I miss riding SO much, it was the only stable part of my life


----------



## xXGalaxyXx (Oct 17, 2011)

I have a horse, but I never get to see her. She's a gorgeous dark bay Arabian/Quarter horse mare named Tango, about 6 years old and the sweetest thing. We board her with my cousins in Oregon (we live in California :c ), since we don't have any property and the closest equestrian center is about three hours away. We just figure that if she's going to be that far away from us anyways, we might as well leave her with someone we know and trust. 
She's not really a riding horse, but she won't object to someone getting on her bareback every once in a while (she hates saddles, though!). She's a bit stubborn, though - she'll just trot for a bit in a circle and then when she gets bored, she just stands there and glares at you over her shoulder till you get the heck off of her back and leave her alone.
I love her, though. I'll see if I can get a picture.


----------



## lexylex0526 (Dec 27, 2011)

:-DMy uncle has horses a pic of whailen he is a really good horse.


----------



## Rosso1011 (Nov 13, 2011)

My mom has a small horse rescue. I like horses, I think they're nice animals and all, but I'm not real comfortable riding just yet. It just feels weird... that and my short stature makes it difficult for me to get on a saddle.


----------



## Sherlock23 (Oct 27, 2011)

I love horses! I want one so bad!! I've been obsessed with them for awhile.  they are amazing!


----------



## PaintingPintos (Dec 27, 2011)

I love to read all of your stories, whether you like horses or not. Some of them are amazing :O And here's 2 pictures of Wilma and me!


----------



## ringmybell (Jan 1, 2012)

I have an oldenburg/tb mare. 9 years old now! She is trained to a high level of jumping, and 3ed level dressaage!


----------



## ringmybell (Jan 1, 2012)

*Bella*

This is my horse jumping low. Not me though. This was her sale picture almost 2 years ago. I do mostly dressage with her now. Her name is Ring My Bell


----------



## ringmybell (Jan 1, 2012)

forgot to upload picuter


----------



## TwilightNite (Mar 3, 2011)

I simply LOVE horses!
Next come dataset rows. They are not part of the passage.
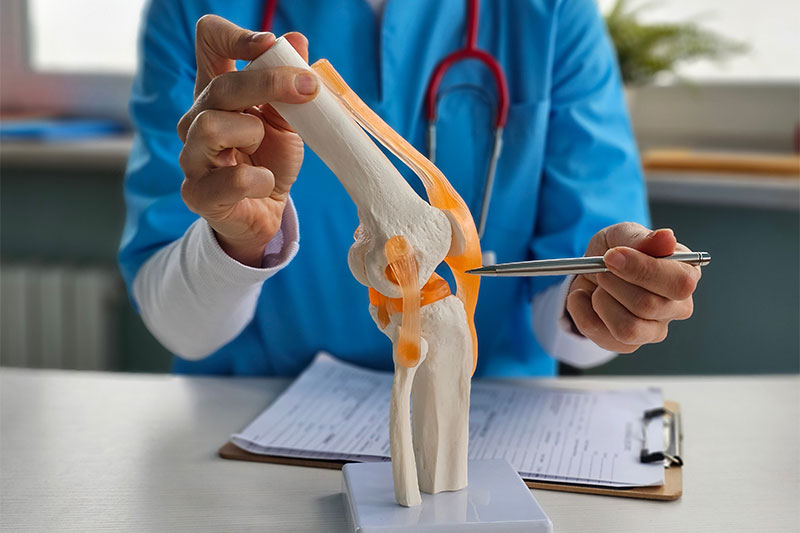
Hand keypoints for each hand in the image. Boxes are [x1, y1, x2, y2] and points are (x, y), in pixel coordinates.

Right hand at [177, 15, 317, 265]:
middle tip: (308, 89)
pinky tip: (266, 181)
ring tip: (264, 148)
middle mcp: (196, 118)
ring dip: (252, 134)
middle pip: (220, 86)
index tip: (269, 45)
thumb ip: (289, 84)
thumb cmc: (270, 160)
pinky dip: (257, 179)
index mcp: (217, 92)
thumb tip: (296, 40)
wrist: (265, 212)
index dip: (235, 37)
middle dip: (270, 83)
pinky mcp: (198, 193)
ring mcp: (191, 156)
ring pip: (212, 126)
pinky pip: (229, 179)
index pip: (208, 42)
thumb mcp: (288, 120)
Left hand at [565, 222, 700, 352]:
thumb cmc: (616, 251)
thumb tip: (665, 238)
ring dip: (601, 302)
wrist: (591, 271)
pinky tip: (586, 298)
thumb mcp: (622, 234)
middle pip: (648, 306)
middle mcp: (677, 307)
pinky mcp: (629, 344)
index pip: (680, 283)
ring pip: (627, 328)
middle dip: (613, 283)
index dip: (642, 270)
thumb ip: (641, 238)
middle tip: (602, 270)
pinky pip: (602, 336)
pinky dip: (583, 312)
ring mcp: (655, 330)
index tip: (612, 256)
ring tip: (598, 286)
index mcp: (685, 274)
They are a great passion of mine! I used to lease and ride and trail ride on my favorite horse on the planet. His name is Windsor and he is an Arabian he is very high strung but he was not at all high strung with me, I don't think anyone had made a connection with him like I did. I we would canter around the ring with the American flag... And do numerous practices doing the drill team I was good times... And gallop in grassy meadows.... (Even better times then!) He was the sweetest! But I hardly see him anymore.... Which is really sad..... Because I don't have the money to ride now and it hurts to watch months go by and not see him more or less ride..... I hope to see him soon... You can see pics of him on my public profile. O.K that is the end of my sob story. But any way nice pics everyone! Your horses are so beautiful! Love your horse paintingpintos! What breed is he?


----------



## SDragon (Sep 26, 2011)

I like horses and would love an older one (young and hyper hoprses scare me a little). Sadly we dont have enough room. I have to console myself with my grand mother's Shady. She is a 17 year old mare. I love older horses because they are more gente. We used to have a 21 year old palimino stallion named Trigger and he was awesome. Sadly he suffered some sort of attack after we had him for 6 months and he was put down. He might have been able to be saved but it would have cost a lot and he wouldn't live for more than anothr year or so, because of his age.


----------